**Task to complete**
Copy out every line of text in the listing below without changes, and leave the pictures out of your answer.

**Records for this task**
※ ※ ※

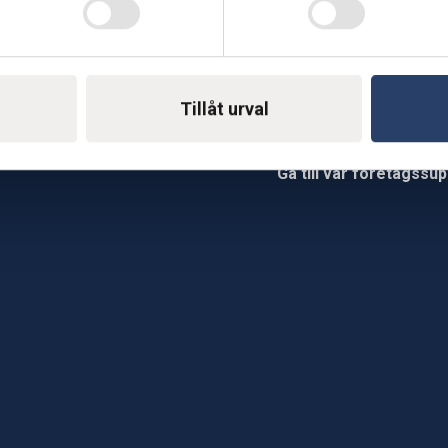
Telefon: 0500-414 1
ing
Tillåt urval
E-mail: support@soderst
e
rkstad
Gå till vår företagssu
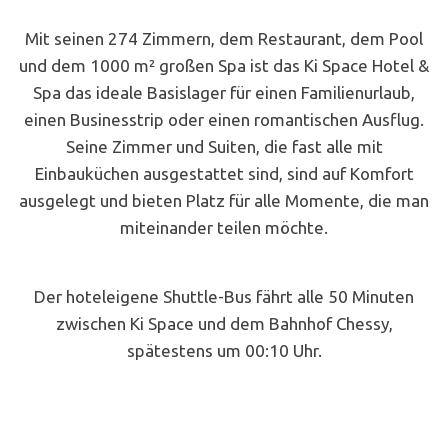
Mit seinen 274 Zimmern, dem Restaurant, dem Pool
und dem 1000 m² großen Spa ist das Ki Space Hotel &
Spa das ideale Basislager für einen Familienurlaub,
einen Businesstrip oder einen romantischen Ausflug.
Seine Zimmer und Suiten, die fast alle mit
Einbauküchen ausgestattet sind, sind auf Komfort
ausgelegt und bieten Platz für alle Momente, die man
miteinander teilen möchte.
Der hoteleigene Shuttle-Bus fährt alle 50 Minuten
zwischen Ki Space und dem Bahnhof Chessy,
spätestens um 00:10 Uhr.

※ ※ ※

**Solution to the problem**
Telefon: 0500-414 1
ing
Tillåt urval
E-mail: support@soderst
e
rkstad
Gå till vår företagssu
Mit seinen 274 Zimmern, dem Restaurant, dem Pool
und dem 1000 m² großen Spa ist das Ki Space Hotel &
Spa das ideale Basislager für einen Familienurlaub,
einen Businesstrip oder einen romantischen Ausflug.
Seine Zimmer und Suiten, die fast alle mit
Einbauküchen ausgestattet sind, sind auf Komfort
ausgelegt und bieten Platz für alle Momente, die man
miteinander teilen möchte.
Der hoteleigene Shuttle-Bus fährt alle 50 Minuten
zwischen Ki Space und dem Bahnhof Chessy,
spätestens um 00:10 Uhr.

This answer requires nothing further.